Quelle est, selon vous, la première conséquence du flex office dans le rapport des salariés avec leur entreprise ?
Le fait même d’être contraint de réserver un poste de travail comme on réserve un siège au théâtre ou une table de restaurant signifie pour le salarié qu’il n’est plus naturellement et spontanément chez lui dans l’entreprise. Sans poste attribué, il est tout de suite plus difficile de se reconnaître comme faisant partie d’une communauté professionnelle avec des droits par rapport à l’espace. Cette précarisation spatiale revient à faire du salarié un simple visiteur qui doit négocier quotidiennement sa place. D’où cette situation paradoxale et déstabilisante : l’entreprise pénètre désormais l’espace privé du salarié lorsqu’il est en télétravail alors qu’à l’inverse celui-ci se sent de moins en moins chez lui dans son immeuble de bureau.
Avec le flex office, chaque travailleur est censé choisir sa place en fonction de ses besoins. N’est-ce pas finalement un pas de plus vers l’autonomisation, souvent présentée comme une demande forte des salariés ?
Ce discours sur l’autonomie relève du story telling. Lorsqu’on s’intéresse à l’organisation du travail des cadres, on s’aperçoit qu’ils restent largement soumis à des procédures, des protocoles et des reportings qui sont pensés en dehors d’eux par des experts de grands cabinets internationaux.
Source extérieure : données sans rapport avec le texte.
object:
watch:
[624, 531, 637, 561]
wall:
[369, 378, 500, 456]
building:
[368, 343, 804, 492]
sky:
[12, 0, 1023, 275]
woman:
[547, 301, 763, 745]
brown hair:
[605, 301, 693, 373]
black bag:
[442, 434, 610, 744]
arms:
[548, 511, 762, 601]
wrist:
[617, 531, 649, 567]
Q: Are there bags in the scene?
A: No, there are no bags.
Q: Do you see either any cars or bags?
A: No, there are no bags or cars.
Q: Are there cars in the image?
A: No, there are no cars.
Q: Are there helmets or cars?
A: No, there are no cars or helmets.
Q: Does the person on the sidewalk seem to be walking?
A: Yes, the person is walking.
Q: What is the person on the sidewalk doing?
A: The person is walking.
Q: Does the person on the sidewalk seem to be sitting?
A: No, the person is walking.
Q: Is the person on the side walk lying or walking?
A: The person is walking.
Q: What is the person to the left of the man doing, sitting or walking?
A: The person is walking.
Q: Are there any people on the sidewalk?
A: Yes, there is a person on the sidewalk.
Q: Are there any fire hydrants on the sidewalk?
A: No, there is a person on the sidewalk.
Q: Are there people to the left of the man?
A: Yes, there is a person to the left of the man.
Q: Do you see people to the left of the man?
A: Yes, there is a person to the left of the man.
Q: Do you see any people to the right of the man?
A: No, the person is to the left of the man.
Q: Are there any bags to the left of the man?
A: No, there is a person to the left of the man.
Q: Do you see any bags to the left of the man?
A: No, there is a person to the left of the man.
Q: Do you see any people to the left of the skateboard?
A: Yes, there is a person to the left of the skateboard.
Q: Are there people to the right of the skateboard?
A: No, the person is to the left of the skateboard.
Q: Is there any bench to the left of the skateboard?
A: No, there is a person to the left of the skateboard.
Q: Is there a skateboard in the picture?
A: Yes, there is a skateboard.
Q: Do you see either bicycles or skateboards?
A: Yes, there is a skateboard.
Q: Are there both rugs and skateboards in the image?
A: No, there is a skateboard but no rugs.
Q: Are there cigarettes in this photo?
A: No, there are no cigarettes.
À vrai dire, les cadres d’aujourd’hui sont moins autonomes que ceux des Trente Glorieuses, qui constituaient à l’époque ce qu’on appelait le « salariat de confiance ». On les installe désormais dans des open spaces pour leur rappeler qu’ils sont des salariés parmi d’autres et donc des exécutants comme les autres. Je ne parlerais donc pas d’autonomie, mais plutôt d’une atomisation grandissante des salariés. Avec le télétravail couplé au flex office, chacun est censé s’autogérer et s’autodiscipliner au niveau de son inscription dans l’espace de l’entreprise. Et cette autogestion se résume à une charge mentale supplémentaire qui ne débouche sur aucune amélioration du travail.
Renoncer à son poste attribué pour accéder à davantage d’équipements dédiés à la collaboration et à la convivialité : n’est-ce pas la promesse d’une amélioration des conditions de travail ?
La qualité de la collaboration ne dépend pas du confort des canapés ou de la décoration de la salle de pause. Elle relève bien davantage de la qualité des relations professionnelles que les personnes peuvent mettre en place à partir de la réalité et du contenu de leur travail. Je ne dis pas que la gestion de l’espace n’est pas importante. Mais elle doit refléter la qualité de la mobilisation du travail et non la compenser ! On ne peut pas s’engager dans une entreprise si l’on n’est pas rassuré à l’idée de pouvoir prendre conseil ou de mettre en débat une décision. Or, on s’aperçoit qu’il y a de moins en moins d’échanges et de collectifs spontanés parce que les salariés ont du mal à se considérer les uns et les autres comme des ressources. Ils sont plus souvent en situation de concurrence que dans celle d’une coopération professionnelle réelle. On n’a jamais autant insisté sur la dimension collaborative du travail alors que le management moderne vise à l’inverse à isoler et valoriser des individualités en concurrence plutôt que de traiter avec des collectifs, forcément plus difficiles à gérer.
En quoi le flex office participe-t-il de cette orientation toujours plus individualiste du travail ?
La modernisation managériale dans la foulée du modèle taylorien s’est faite par une surhumanisation du travail qui a accompagné une disqualification de la professionnalité par le changement permanent et l’obsolescence de l’expérience et des savoirs. La personnalité et des qualités proprement humaines comme l’adaptabilité, la résilience, l’audace, l’intuition ou encore l’empathie sont devenues plus importantes que le savoir-faire associé à un métier. C’est d’ailleurs en partie ce qui explique les nouvelles formes de souffrance au travail. Les gens sont enrôlés non pas en tant que professionnels, mais en tant que personnes. Leurs échecs ou leurs difficultés peuvent alors entraîner de véritables effondrements personnels, car ce sont leurs qualités humaines qui sont sanctionnées. Le flex office s’inscrit parfaitement dans cette survalorisation du savoir être. On attend de vous un certain comportement, d’être flexible, fluide, adaptable, avec ce présupposé que tout changement est vertueux. Ce nomadisme dans l’occupation de l’espace renvoie à cette idée que les gens ne font plus que passer dans l’entreprise selon des objectifs et des trajectoires personnels qui ne s’inscrivent plus dans un destin professionnel partagé.